While Ted would watch almost anything on television, his favorite
program by far was
Columbo
. He said that when he was in prison he and his fellow inmates never missed an episode. “He’s a bloody riot, that bloke,” he’d say, gesturing toward Peter Falk as he arrested yet another murderer. “To look at him, you’d think he was thick as two short planks, but he’s got it all up here,” he’d add, tapping an index finger to his temple and giving a knowing nod.
My father had never really liked American detective programs. “Bunch of bloody Yank rubbish,” he’d mutter during the episodes of
Cannon
or
Kojak
that my mother sometimes watched. Because of this, the first Saturday night he was at our house Ted had to put up quite a battle to watch
Columbo
, but he managed to persuade my father to at least give it a chance. Much to my surprise, after seeing his first episode my father was hooked. He loved the way the disheveled and rambling detective outsmarted all those wealthy doctors, film stars, and highflying businessmen. “Hah!” my father exclaimed when the villain was caught. “Rich bastard, serves you bloody right!”
Within a month, we’d developed a weekly household ritual to prepare for our viewing of
Columbo
. Early on Saturday evenings, Ted made an excursion to the Midham Co-op, where he’d buy bottles of beer, lemonade, crisps, and salted peanuts. While he was gone, my mother would cut up little cubes of cheese, spear them with toothpicks, and set them out on a plate. By the time the opening sequence came on to show the murder that Columbo would later solve, all four of us would be perched eagerly around the television set, chomping on salt-and-vinegar crisps.
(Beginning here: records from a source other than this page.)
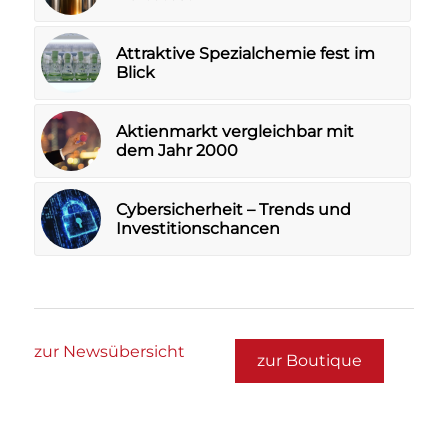
Attraktive Spezialchemie fest im
Blick
Aktienmarkt vergleichbar mit
dem Jahr 2000
Cybersicherheit – Trends und
Investitionschancen
zur Newsübersicht
zur Boutique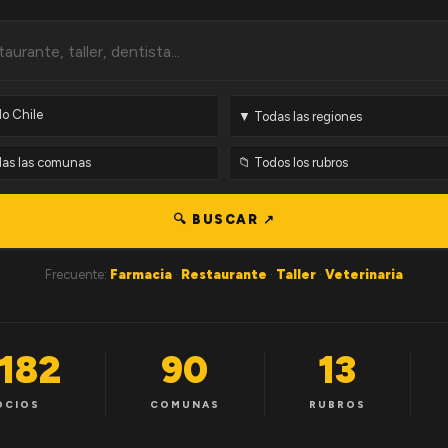
🔍 BUSCAR ↗
Frecuente:
Farmacia
·
Restaurante
·
Taller
·
Veterinaria
,182
90
13
OCIOS
COMUNAS
RUBROS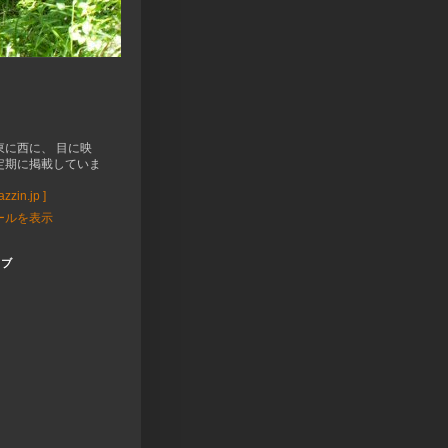
東に西に、 目に映
定期に掲載していま
zzin.jp ]
ールを表示
イブ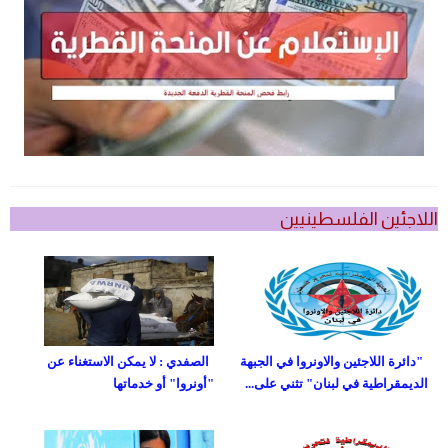
اللاجئين الفلسطينيين
"دائرة اللاجئين والاونروا في الجبهة
الصفدي : لا يمكن الاستغناء عن
الديمقراطية في لبنان" تثني على...
"أونروا" أو خدماتها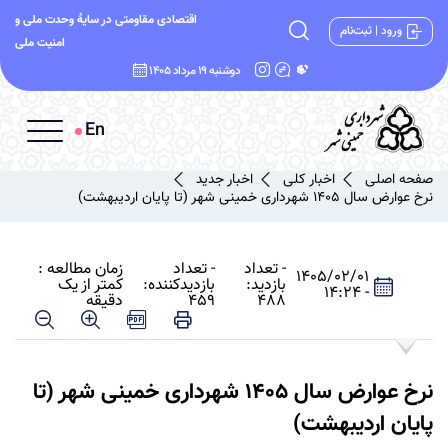
اقتصادی مقاومتی در سایۀ وحدت ملی و
ورود | ثبت‌نام
امنیت ملی
دوشنبه 19 مرداد 1405
En
صفحه اصلی
اخبار کلی
اخبار جدید
نرخ عوارض سال 1405 شهرداری خمینی شهر (تا پایان اردیبهشت)
- تعداد
- تعداد
زمان مطالعه :
1405/02/01
بازدید:
بازدیدکننده:
کمتر از یک
- 14:24
488
459
دقیقه
نرخ عوارض سال 1405 شهرداری خمینی شهر (تا
پایان اردیبهشت)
These evenings soon became some of my favorite times, and I imagined that if someone walked by our window and looked inside they’d think we looked like just another happy family gathered together on a Saturday night.
I was not very happy, however, several weeks after Ted came to stay, when Mabel and Frank dropped by a couple of hours before
Columbo
was due to start. I always liked to see Mabel, of course, but I hated the idea of Frank intruding on our cherished family ritual.
“Oh, so somebody finally decided to let us in,” Frank said when I
opened the door. “Thought you were going to leave us out here all bloody night.” I’d been upstairs reading a pilfered book from the mobile librarian’s slush pile and had expected someone else to get the door, but my father and Ted were apparently so involved in their television viewing that they hadn’t wanted to leave the room. My mother was in the kitchen working on something related to the wedding plans, and these days she was so singularly focused that it wouldn’t have surprised me if the knock on the door hadn’t even intruded into her consciousness.